Rule 801(d)(2), W.R.E. provides:
"(d) Statements which are not hearsay. —A statement is not hearsay if:
"(2) Admission by Party-Opponent. — The statement is offered against a party and is (A) his own statement, in either his individual or a representative capacity, or (B) a statement of which he has manifested his adoption or belief in its truth, or (C) a statement by a person authorized by him to make a statement concerning the subject, or (D) a statement by his agent or servant concerning a matter within the scope of his agency or employment, made during the existence of the relationship, or (E) a statement by a co-conspirator of a party during the course and in furtherance of the conspiracy."
The record reflects that Mr. Christmann's deposition was utilized thoroughly by appellant during cross-examination of that witness, and we find that appellant's subsequent attempt to read that same testimony into evidence is totally outside the scope of either of the above-quoted rules. Rule 32(a)(2), W.R.C.P. contemplates the reading of a deposition into evidence only in circumstances where the witness is not present. In circumstances where the witness is present, the deposition can be used for impeachment purposes by inquiring about inconsistent answers given at an earlier time. Here, as just discussed, appellant had ample opportunity and did utilize the deposition to its fullest authorized extent.
CONCLUSION
We conclude, in light of our previous discussion, that the trial court must be affirmed in all respects. The appellant entered into a valid and binding contract with appellee Christmann and has, for various reasons, attempted to ignore or circumvent its obligations under that agreement. Whether the contract represented a good or bad deal for appellant is not a matter for our concern. The written contract was valid, legally enforceable and freely entered into by both the appellant and the appellee.

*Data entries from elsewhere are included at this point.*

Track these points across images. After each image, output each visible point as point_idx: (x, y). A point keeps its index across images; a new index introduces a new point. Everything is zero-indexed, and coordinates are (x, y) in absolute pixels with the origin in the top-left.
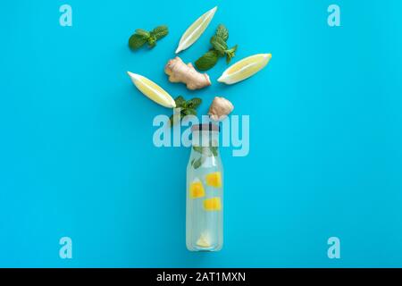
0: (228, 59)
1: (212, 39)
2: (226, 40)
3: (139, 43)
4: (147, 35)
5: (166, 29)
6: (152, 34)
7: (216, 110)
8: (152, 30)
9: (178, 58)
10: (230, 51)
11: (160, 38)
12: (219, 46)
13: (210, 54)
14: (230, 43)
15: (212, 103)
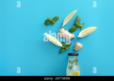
0: (81, 28)
1: (75, 21)
2: (80, 21)
3: (49, 23)
4: (52, 20)
5: (58, 17)
6: (53, 19)
7: (77, 47)
8: (53, 18)
9: (63, 28)
10: (81, 25)
11: (56, 21)
12: (78, 24)
13: (74, 27)
14: (81, 22)
15: (75, 45)
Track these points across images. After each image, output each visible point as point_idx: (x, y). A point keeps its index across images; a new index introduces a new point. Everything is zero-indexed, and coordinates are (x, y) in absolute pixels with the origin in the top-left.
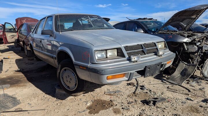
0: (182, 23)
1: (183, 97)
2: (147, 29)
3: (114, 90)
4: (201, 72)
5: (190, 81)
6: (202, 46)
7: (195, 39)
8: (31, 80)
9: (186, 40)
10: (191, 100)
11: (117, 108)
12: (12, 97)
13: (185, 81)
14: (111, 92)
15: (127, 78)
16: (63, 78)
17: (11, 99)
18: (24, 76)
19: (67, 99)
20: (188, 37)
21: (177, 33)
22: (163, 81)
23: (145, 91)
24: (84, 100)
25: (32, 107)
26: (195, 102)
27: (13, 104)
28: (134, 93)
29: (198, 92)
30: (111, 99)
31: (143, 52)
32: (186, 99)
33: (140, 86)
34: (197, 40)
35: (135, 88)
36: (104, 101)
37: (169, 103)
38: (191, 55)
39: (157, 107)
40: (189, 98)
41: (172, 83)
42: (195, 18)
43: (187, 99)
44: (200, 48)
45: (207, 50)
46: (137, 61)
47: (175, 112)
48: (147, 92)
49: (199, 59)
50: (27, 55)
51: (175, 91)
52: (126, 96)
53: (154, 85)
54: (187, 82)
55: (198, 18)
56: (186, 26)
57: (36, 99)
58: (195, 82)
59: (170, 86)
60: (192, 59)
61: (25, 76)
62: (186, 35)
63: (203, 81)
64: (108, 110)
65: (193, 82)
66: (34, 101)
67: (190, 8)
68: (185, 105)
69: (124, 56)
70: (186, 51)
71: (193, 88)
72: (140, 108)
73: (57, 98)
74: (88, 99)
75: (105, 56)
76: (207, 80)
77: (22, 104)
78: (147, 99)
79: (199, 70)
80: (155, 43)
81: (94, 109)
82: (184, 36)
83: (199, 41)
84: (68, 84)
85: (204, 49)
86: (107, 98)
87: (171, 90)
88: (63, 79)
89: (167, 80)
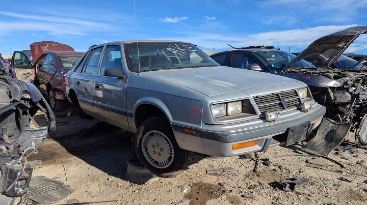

The trial judge did an admirable job in correctly sorting his way through difficult and complex factual and legal problems.
Affirmed.
. Sometimes referred to as Rainbow in this appeal.
. Sometimes referred to as Christmann in this appeal.

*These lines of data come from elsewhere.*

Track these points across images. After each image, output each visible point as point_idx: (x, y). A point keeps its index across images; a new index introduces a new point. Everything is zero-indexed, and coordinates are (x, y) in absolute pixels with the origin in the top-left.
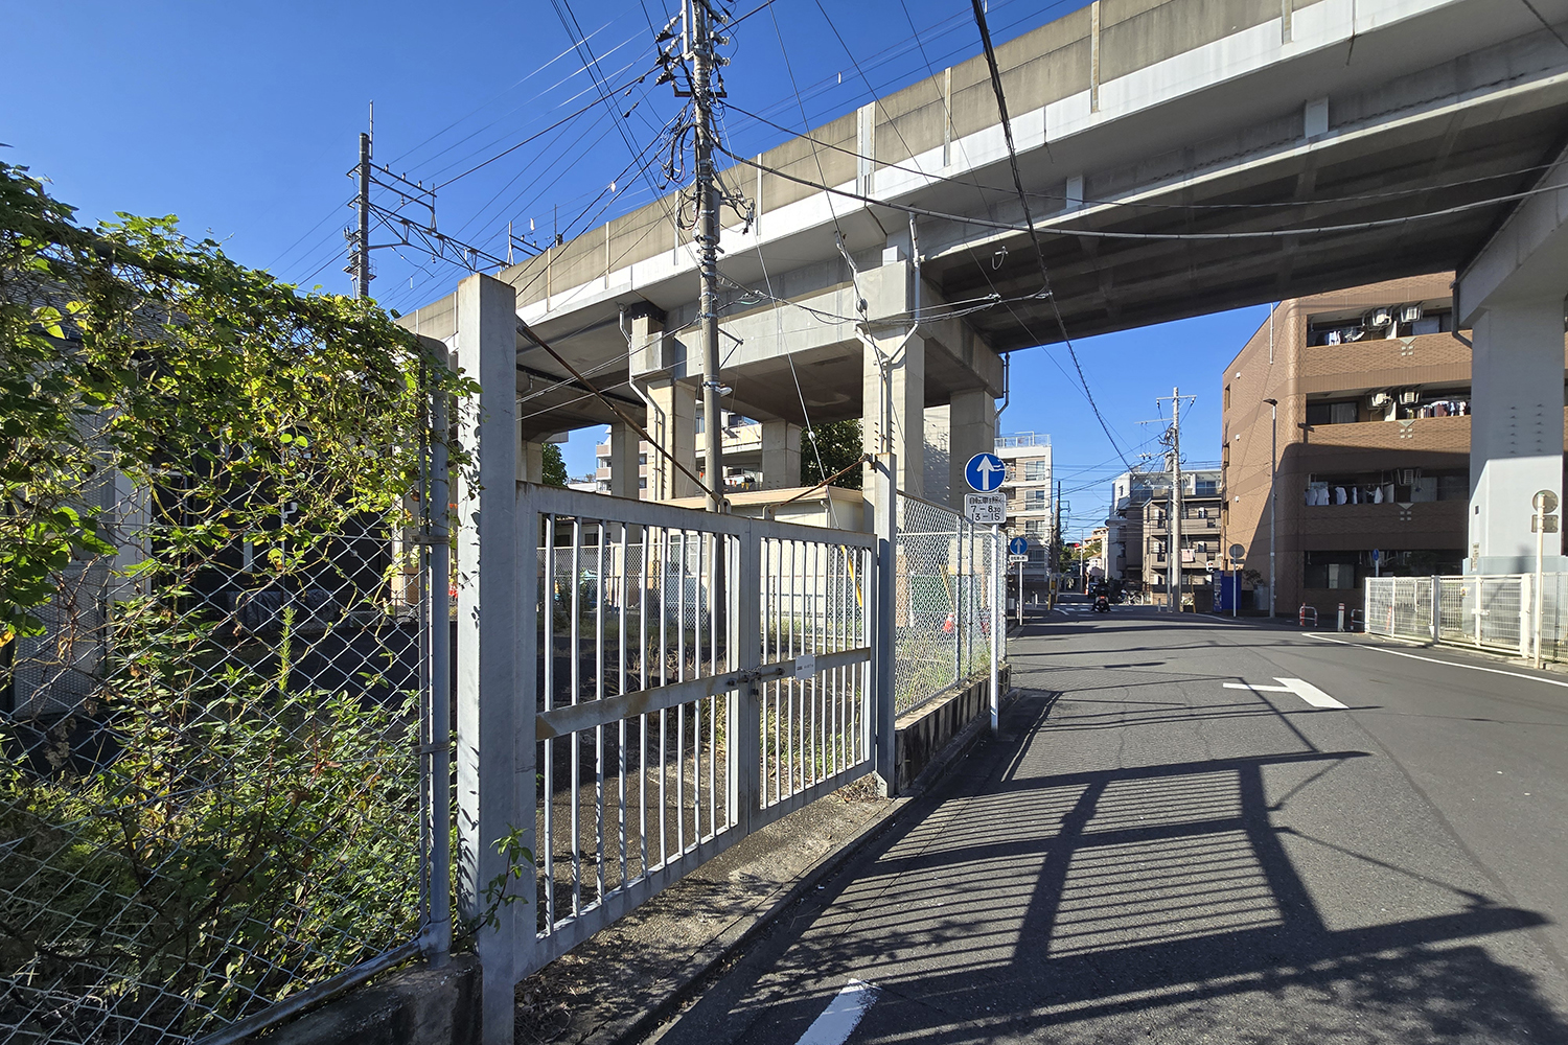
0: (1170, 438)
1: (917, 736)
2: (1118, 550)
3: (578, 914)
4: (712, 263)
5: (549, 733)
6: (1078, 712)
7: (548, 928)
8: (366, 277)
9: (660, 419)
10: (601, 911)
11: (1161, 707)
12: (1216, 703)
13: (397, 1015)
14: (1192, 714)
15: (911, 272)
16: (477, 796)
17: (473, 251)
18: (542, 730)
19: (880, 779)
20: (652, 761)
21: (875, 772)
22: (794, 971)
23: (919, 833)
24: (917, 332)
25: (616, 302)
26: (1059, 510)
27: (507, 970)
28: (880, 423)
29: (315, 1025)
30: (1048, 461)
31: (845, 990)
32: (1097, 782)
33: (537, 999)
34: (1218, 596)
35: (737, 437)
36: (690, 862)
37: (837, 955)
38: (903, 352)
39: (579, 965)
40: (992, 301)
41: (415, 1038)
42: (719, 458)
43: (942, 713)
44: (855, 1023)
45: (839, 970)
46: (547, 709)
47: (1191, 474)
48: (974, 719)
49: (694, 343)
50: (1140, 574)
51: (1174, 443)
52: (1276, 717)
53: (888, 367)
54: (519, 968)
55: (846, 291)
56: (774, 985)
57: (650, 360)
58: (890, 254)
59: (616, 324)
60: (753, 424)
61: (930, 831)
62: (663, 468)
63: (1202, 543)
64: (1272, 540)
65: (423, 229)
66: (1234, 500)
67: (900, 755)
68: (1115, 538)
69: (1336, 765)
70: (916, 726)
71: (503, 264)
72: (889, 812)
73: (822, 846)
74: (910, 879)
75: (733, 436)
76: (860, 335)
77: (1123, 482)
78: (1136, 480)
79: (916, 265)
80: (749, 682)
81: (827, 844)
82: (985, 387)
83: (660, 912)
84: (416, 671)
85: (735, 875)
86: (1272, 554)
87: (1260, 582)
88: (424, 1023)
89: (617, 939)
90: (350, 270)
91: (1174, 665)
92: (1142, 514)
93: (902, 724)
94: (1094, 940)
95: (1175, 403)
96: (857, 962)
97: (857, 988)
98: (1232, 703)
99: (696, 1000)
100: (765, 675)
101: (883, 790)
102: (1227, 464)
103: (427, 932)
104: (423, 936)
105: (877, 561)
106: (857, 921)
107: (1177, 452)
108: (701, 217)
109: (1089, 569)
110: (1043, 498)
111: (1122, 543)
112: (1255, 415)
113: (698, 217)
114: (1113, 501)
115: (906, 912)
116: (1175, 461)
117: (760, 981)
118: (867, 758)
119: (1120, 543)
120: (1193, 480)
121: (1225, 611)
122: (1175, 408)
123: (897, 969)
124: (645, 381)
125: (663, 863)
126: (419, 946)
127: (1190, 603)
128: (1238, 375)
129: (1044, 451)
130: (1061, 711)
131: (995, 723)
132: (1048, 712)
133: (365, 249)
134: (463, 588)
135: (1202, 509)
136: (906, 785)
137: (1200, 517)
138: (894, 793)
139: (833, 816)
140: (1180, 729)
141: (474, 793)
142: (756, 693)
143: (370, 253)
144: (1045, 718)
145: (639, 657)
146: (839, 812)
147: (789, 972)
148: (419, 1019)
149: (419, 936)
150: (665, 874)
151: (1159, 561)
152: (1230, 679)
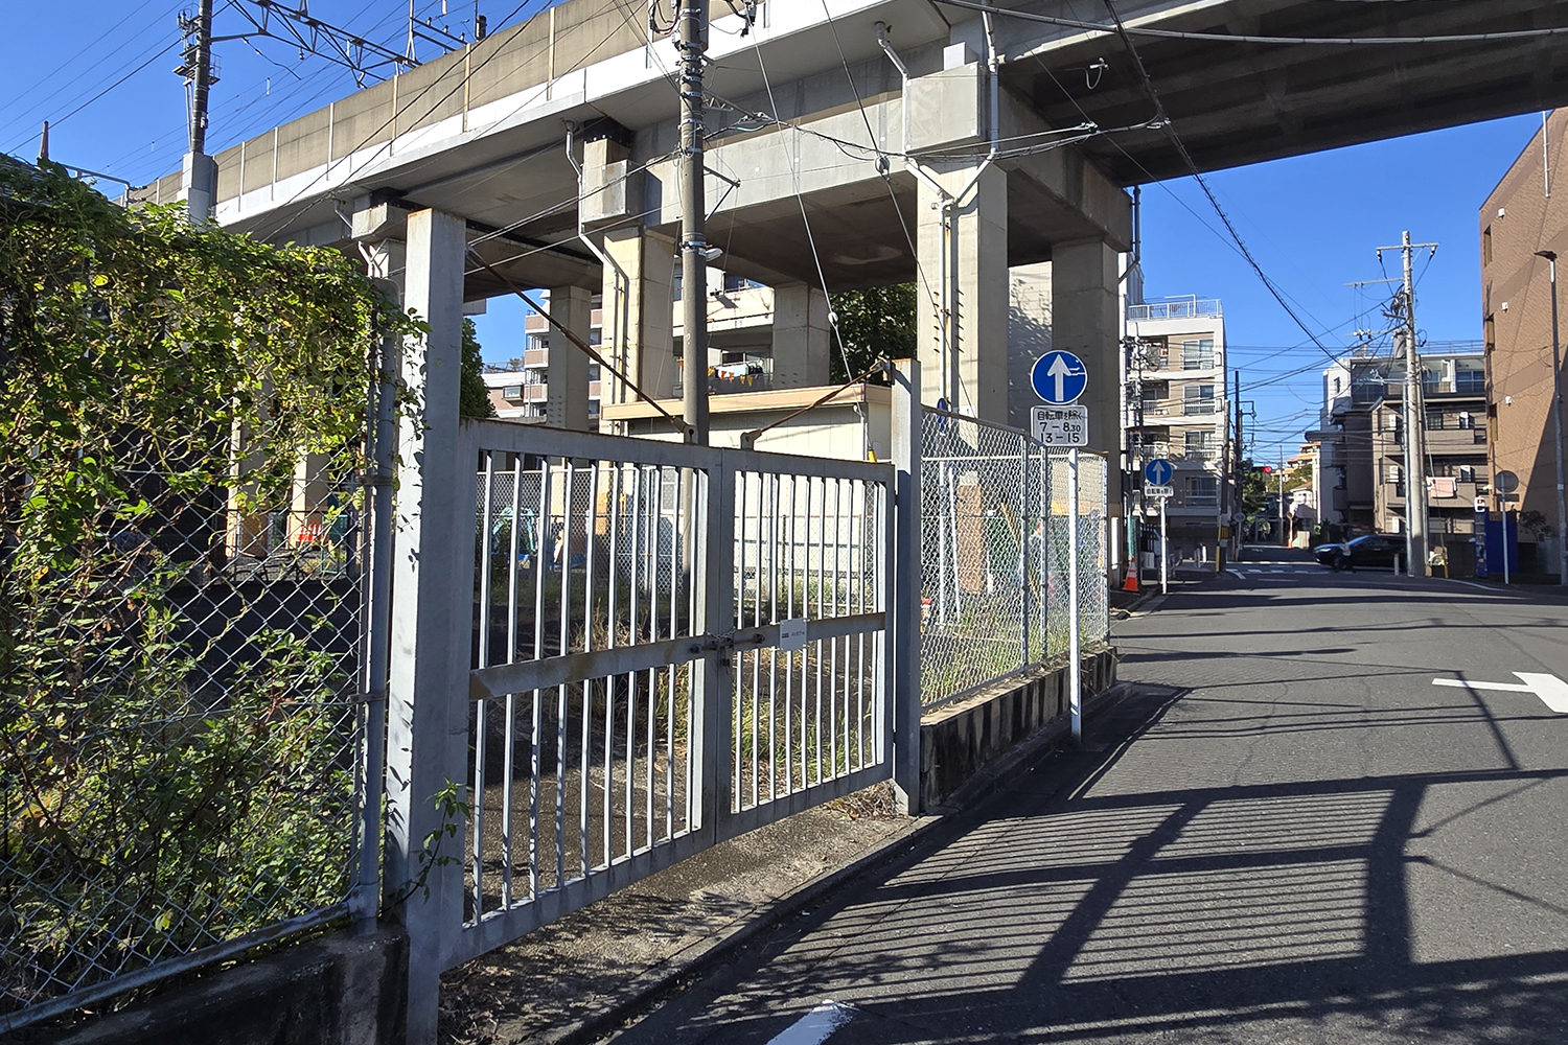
0: (1400, 307)
1: (954, 737)
2: (1335, 478)
3: (508, 907)
4: (697, 79)
5: (484, 694)
6: (1206, 716)
7: (475, 917)
8: (206, 81)
9: (622, 284)
10: (534, 907)
11: (1329, 709)
12: (1412, 706)
13: (328, 971)
14: (1367, 719)
15: (984, 79)
16: (409, 754)
17: (358, 42)
18: (476, 689)
19: (898, 789)
20: (596, 758)
21: (892, 781)
22: (760, 993)
23: (942, 857)
24: (996, 161)
25: (562, 119)
26: (1239, 414)
27: (433, 951)
28: (941, 293)
29: (252, 972)
30: (1218, 340)
31: (816, 1009)
32: (1194, 801)
33: (458, 1005)
34: (1482, 552)
35: (735, 306)
36: (640, 868)
37: (814, 977)
38: (974, 191)
39: (505, 976)
40: (1086, 132)
41: (344, 999)
42: (704, 339)
43: (996, 710)
44: (823, 1039)
45: (810, 991)
46: (482, 666)
47: (1447, 359)
48: (1051, 721)
49: (670, 175)
50: (1368, 516)
51: (1406, 315)
52: (1483, 727)
53: (954, 212)
54: (444, 955)
55: (893, 104)
56: (734, 1004)
57: (608, 202)
58: (954, 54)
59: (561, 148)
60: (759, 287)
61: (958, 855)
62: (625, 355)
63: (1467, 468)
64: (1559, 465)
65: (288, 13)
66: (1505, 401)
67: (927, 759)
68: (1330, 458)
69: (1534, 784)
70: (952, 722)
71: (400, 59)
72: (907, 833)
73: (812, 868)
74: (919, 905)
75: (729, 304)
76: (912, 167)
77: (1339, 374)
78: (1358, 370)
79: (992, 69)
80: (718, 650)
81: (819, 866)
82: (1102, 236)
83: (600, 928)
84: (357, 616)
85: (697, 894)
86: (1560, 487)
87: (1547, 530)
88: (353, 986)
89: (548, 953)
90: (184, 72)
91: (1368, 653)
92: (1370, 422)
93: (931, 719)
94: (1128, 967)
95: (1406, 255)
96: (834, 984)
97: (831, 1008)
98: (1435, 705)
99: (640, 1019)
100: (736, 643)
101: (903, 807)
102: (1491, 347)
103: (356, 894)
104: (352, 898)
105: (893, 500)
106: (844, 946)
107: (1412, 329)
108: (683, 18)
109: (1293, 508)
110: (1211, 396)
111: (1342, 467)
112: (1527, 275)
113: (678, 18)
114: (1326, 401)
115: (905, 937)
116: (1409, 342)
117: (716, 1001)
118: (881, 760)
119: (1337, 466)
120: (1451, 368)
121: (1492, 575)
122: (1406, 262)
123: (881, 990)
124: (599, 229)
125: (607, 864)
126: (348, 907)
127: (1442, 562)
128: (1501, 212)
129: (1213, 325)
130: (1181, 713)
131: (1077, 726)
132: (1162, 715)
133: (207, 41)
134: (402, 531)
135: (1464, 415)
136: (937, 801)
137: (1462, 426)
138: (918, 810)
139: (835, 834)
140: (1341, 739)
141: (406, 750)
142: (727, 663)
143: (213, 47)
144: (1156, 722)
145: (584, 630)
146: (842, 830)
147: (751, 993)
148: (349, 980)
149: (348, 898)
150: (609, 876)
151: (1398, 496)
152: (1443, 673)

. The partners were Vernon Delgado and John Roden each of whom owned a one-third interest in the agreement.
. Christmann testified at trial that, although the normal farmout provides for a 50-50 split, the agreement between him and Rainbow Oil Company provided for a 25-75% arrangement because of appellant's wish that appellees bear all of the risks and costs associated with the venture.
. Any other relevant facts will be alluded to in the course of the opinion.
. John B. Roden had passed away prior to trial.